Vu la procédure suivante :
Par cette requête, enregistrée le 27 mars 2022, Mme B A demande au tribunal d'annuler l'arrêté du 21 juin 2021 par lequel le préfet de la Martinique l'a obligé à quitter le territoire français dans le délai de départ volontaire de 30 jours, et a prononcé à son encontre une interdiction de retour sur le territoire français, pendant une durée de deux ans ;
Vu les autres pièces du dossier.
Vu :
- le code de l'entrée et du séjour des étrangers et du droit d'asile,
- le code de justice administrative.
Considérant ce qui suit :
1. Aux termes de l'article R. 222-1 du code de justice administrative : " () les présidents de formation de jugement des tribunaux () peuvent, par ordonnance : () / 4º Rejeter les requêtes manifestement irrecevables, lorsque la juridiction n'est pas tenue d'inviter leur auteur à les régulariser () ".
2. Aux termes de l'article L. 614-5 du code de l'entrée et du séjour des étrangers et du droit d'asile : " Lorsque la décision portant obligation de quitter le territoire français prise en application des 1°, 2° ou 4° de l'article L. 611-1 est assortie d'un délai de départ volontaire, le président du tribunal administratif peut être saisi dans le délai de quinze jours suivant la notification de la décision. () ".
3. Il ressort des pièces du dossier que l'arrêté du préfet de la Martinique portant obligation de quitter le territoire a été notifié à Mme A avant le 28 décembre 2021, et que la notification de cet arrêté comportait l'indication des voies et délais de recours ouverts contre cette décision. La requête tendant à l'annulation de cet arrêté n'a été enregistrée que le 27 mars 2022 au greffe du tribunal administratif de la Martinique, soit après l'expiration du délai de 30 jours, fixé par l'article L. 614-5 précité. Elle est donc tardive et, par suite, manifestement irrecevable. Elle ne peut dès lors qu'être rejetée.
O R D O N N E :
Article 1er : La requête de Mme A est rejetée.

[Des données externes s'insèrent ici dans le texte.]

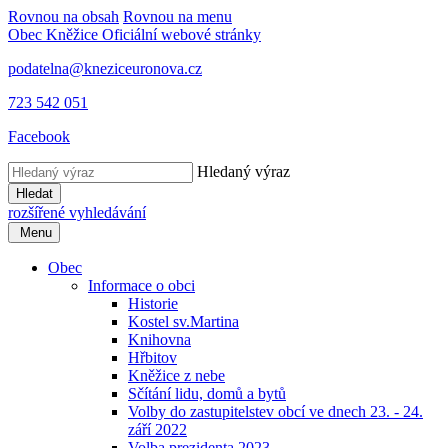
Rovnou na obsah
Rovnou na menu
Obec Kněžice
Oficiální webové stránky
podatelna@kneziceuronova.cz
723 542 051
Facebook
Hledaný výraz
Hledat
rozšířené vyhledávání
Menu
Obec
Informace o obci
Historie
Kostel sv.Martina
Knihovna
Hřbitov
Kněžice z nebe
Sčítání lidu, domů a bytů
Volby do zastupitelstev obcí ve dnech 23. - 24.
září 2022
Volba prezidenta 2023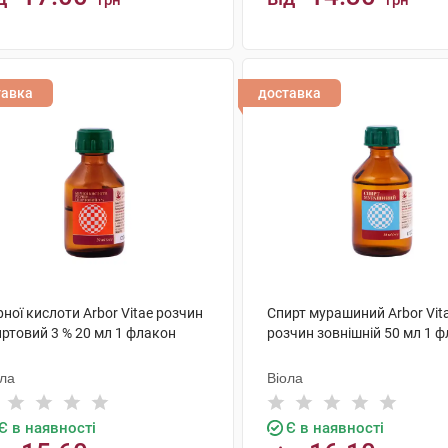
грн
грн
КУПИТИ
КУПИТИ
тавка
доставка
ної кислоти Arbor Vitae розчин
Спирт мурашиний Arbor Vit
иртовий 3 % 20 мл 1 флакон
розчин зовнішній 50 мл 1 
ола
Віола
Є в наявності
Є в наявності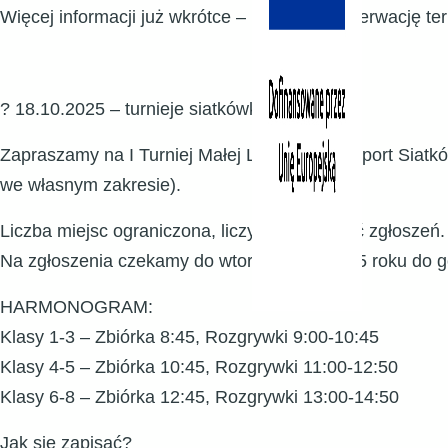
Więcej informacji już wkrótce – prosimy o rezerwację te
?
18.10.2025
–
turnieje siatkówki
Zapraszamy na I Turniej Małej Ligi Radwan Sport Siatkó
we własnym zakresie).
Liczba miejsc ograniczona, liczy się kolejność zgłoszeń.
Na zgłoszenia czekamy do wtorku 14.10.2025 roku do g
HARMONOGRAM:
Klasy 1-3 – Zbiórka 8:45, Rozgrywki 9:00-10:45
Klasy 4-5 – Zbiórka 10:45, Rozgrywki 11:00-12:50
Klasy 6-8 – Zbiórka 12:45, Rozgrywki 13:00-14:50
Jak się zapisać?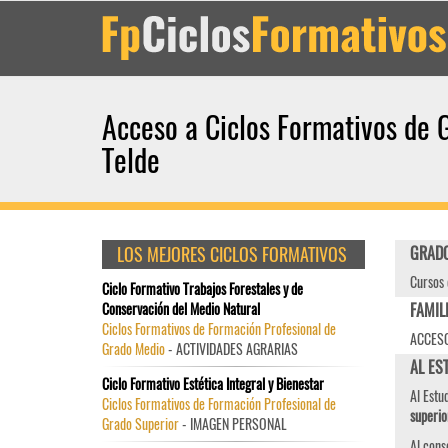
Acceso a Ciclos Formativos de 
Telde
LOS MEJORES CICLOS FORMATIVOS
GRADO
Cursos 
Ciclo Formativo Trabajos Forestales y de
Conservación del Medio Natural
FAMIL
Ciclos Formativos de Formación Profesional de
ACCESO
Grado Medio
- ACTIVIDADES AGRARIAS
AL EST
Ciclo Formativo Estética Integral y Bienestar
Al Estu
Ciclos Formativos de Formación Profesional de
superio
Grado Superior
- IMAGEN PERSONAL
Al cons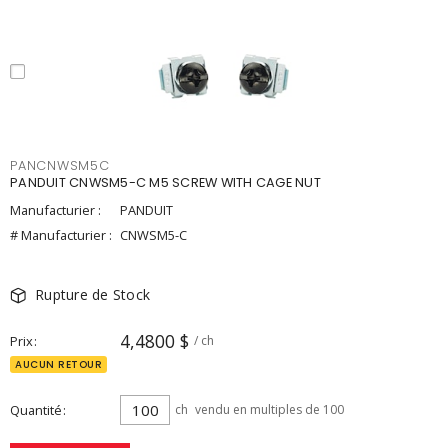
PANCNWSM5C
PANDUIT CNWSM5-C M5 SCREW WITH CAGE NUT
Manufacturier :
PANDUIT
# Manufacturier :
CNWSM5-C
Rupture de Stock
4,4800 $
Prix
/ ch
AUCUN RETOUR
Quantité
ch
vendu en multiples de 100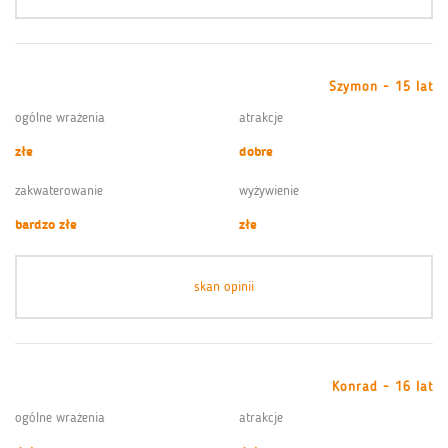
Szymon - 15 lat
ogólne wrażenia
atrakcje
złe
dobre
zakwaterowanie
wyżywienie
bardzo złe
złe
skan opinii
Konrad - 16 lat
ogólne wrażenia
atrakcje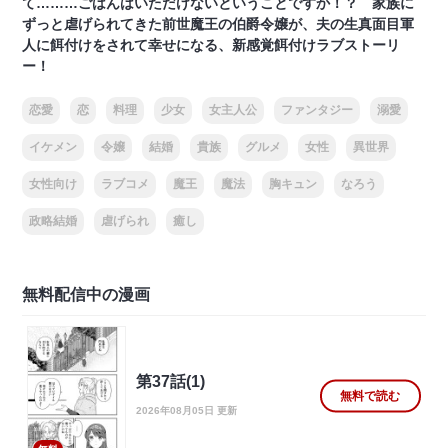
て………ごはんはいただけないということですか！？ 家族に
ずっと虐げられてきた前世魔王の伯爵令嬢が、夫の生真面目軍
人に餌付けをされて幸せになる、新感覚餌付けラブストーリ
ー！
恋愛
恋
料理
少女
女主人公
ファンタジー
溺愛
イケメン
令嬢
結婚
貴族
グルメ
女性
異世界
女性向け
ラブコメ
魔王
魔法
胸キュン
なろう
政略結婚
虐げられ
癒し
無料配信中の漫画
第37話(1)
無料で読む
2026年08月05日 更新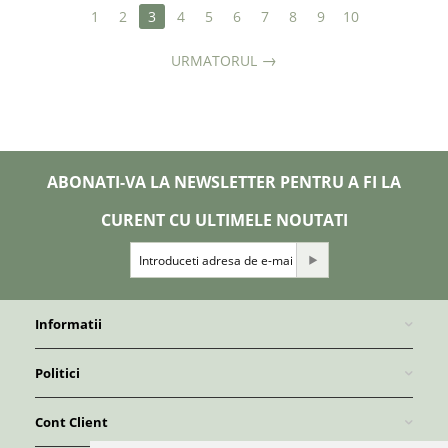
1
2
3
4
5
6
7
8
9
10
URMATORUL
ABONATI-VA LA NEWSLETTER PENTRU A FI LA
CURENT CU ULTIMELE NOUTATI
Informatii
Politici
Cont Client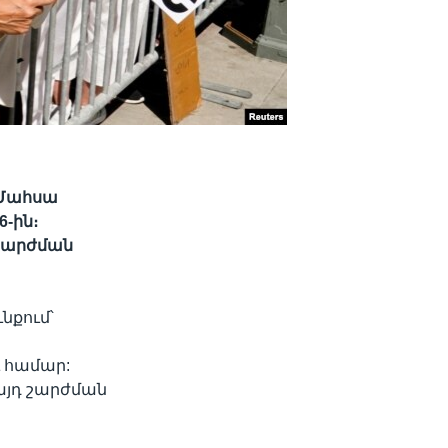
 Մահսա
6-ին։
 շարժման
նքում՝
 համար:
 այդ շարժման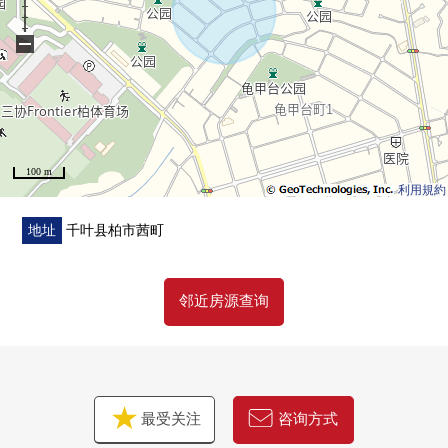
−
100 m
利用規約
地址
千叶县柏市茜町
邻近房源查询
最受关注
咨询方式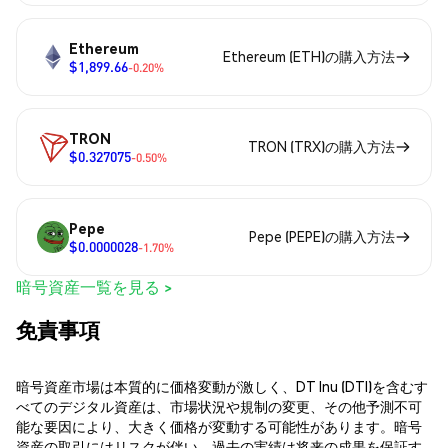
Ethereum
Ethereum (ETH)の購入方法
$1,899.66
-0.20%
TRON
TRON (TRX)の購入方法
$0.327075
-0.50%
Pepe
Pepe (PEPE)の購入方法
$0.0000028
-1.70%
暗号資産一覧を見る >
免責事項
暗号資産市場は本質的に価格変動が激しく、DT Inu (DTI)を含むす
べてのデジタル資産は、市場状況や規制の変更、その他予測不可
能な要因により、大きく価格が変動する可能性があります。暗号
資産の取引にはリスクが伴い、過去の実績は将来の成果を保証す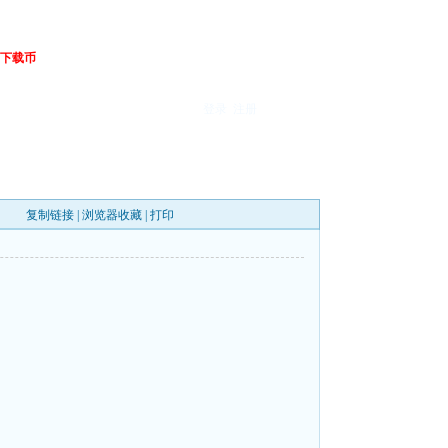
下载币
登录
注册
复制链接
|
浏览器收藏
|
打印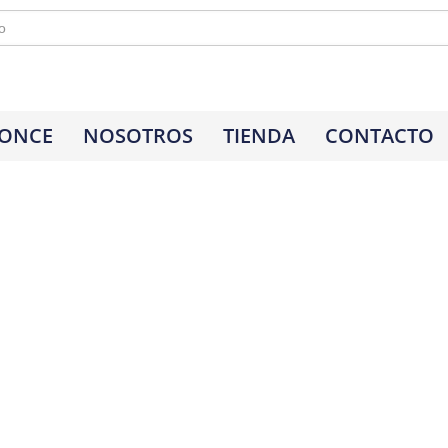
 ONCE
NOSOTROS
TIENDA
CONTACTO
×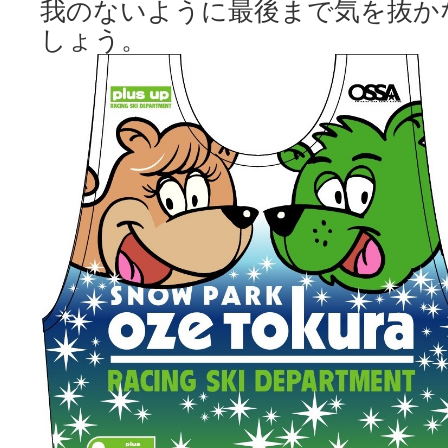
我のないように最後まで気を抜か
しょう。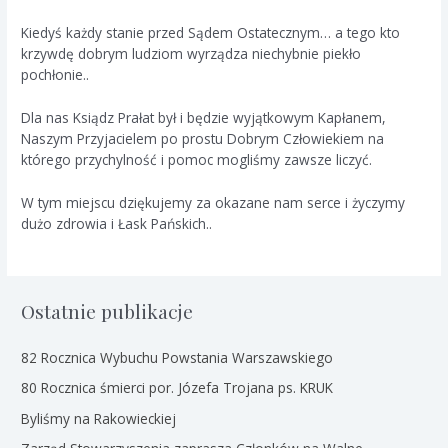
Kiedyś każdy stanie przed Sądem Ostatecznym… a tego kto
krzywdę dobrym ludziom wyrządza niechybnie piekło
pochłonie..
Dla nas Ksiądz Prałat był i będzie wyjątkowym Kapłanem,
Naszym Przyjacielem po prostu Dobrym Człowiekiem na
którego przychylność i pomoc mogliśmy zawsze liczyć.
W tym miejscu dziękujemy za okazane nam serce i życzymy
dużo zdrowia i Łask Pańskich..
Ostatnie publikacje
82 Rocznica Wybuchu Powstania Warszawskiego
80 Rocznica śmierci por. Józefa Trojana ps. KRUK
Byliśmy na Rakowieckiej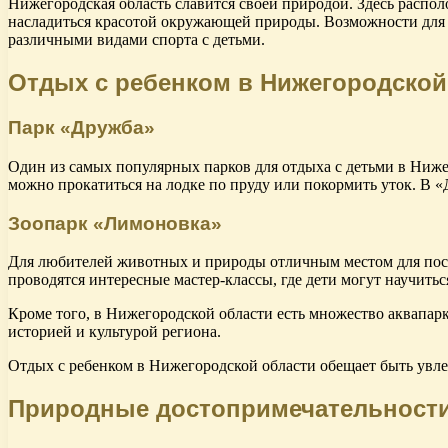
Нижегородская область славится своей природой. Здесь распо
насладиться красотой окружающей природы. Возможности для 
различными видами спорта с детьми.
Отдых с ребенком в Нижегородской
Парк «Дружба»
Один из самых популярных парков для отдыха с детьми в Нижег
можно прокатиться на лодке по пруду или покормить уток. В «
Зоопарк «Лимоновка»
Для любителей животных и природы отличным местом для посе
проводятся интересные мастер-классы, где дети могут научитьс
Кроме того, в Нижегородской области есть множество аквапарко
историей и культурой региона.
Отдых с ребенком в Нижегородской области обещает быть увлек
Природные достопримечательност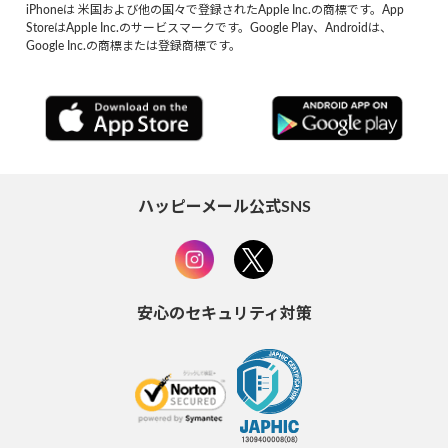
iPhoneは 米国および他の国々で登録されたApple Inc.の商標です。App
StoreはApple Inc.のサービスマークです。Google Play、Androidは、
Google Inc.の商標または登録商標です。
ハッピーメール公式SNS
安心のセキュリティ対策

Article 2 : La présente ordonnance sera notifiée à Mme B A et au préfet de la Martinique.
Fait à Schœlcher, le 7 juillet 2022.
Le président
M. C.
La République mande et ordonne au préfet de la Martinique, en ce qui le concerne ou à tous huissiers de justice à ce requis en ce qui concerne les voies de droit commun, contre les parties privées, de pourvoir à l'exécution de la présente décision.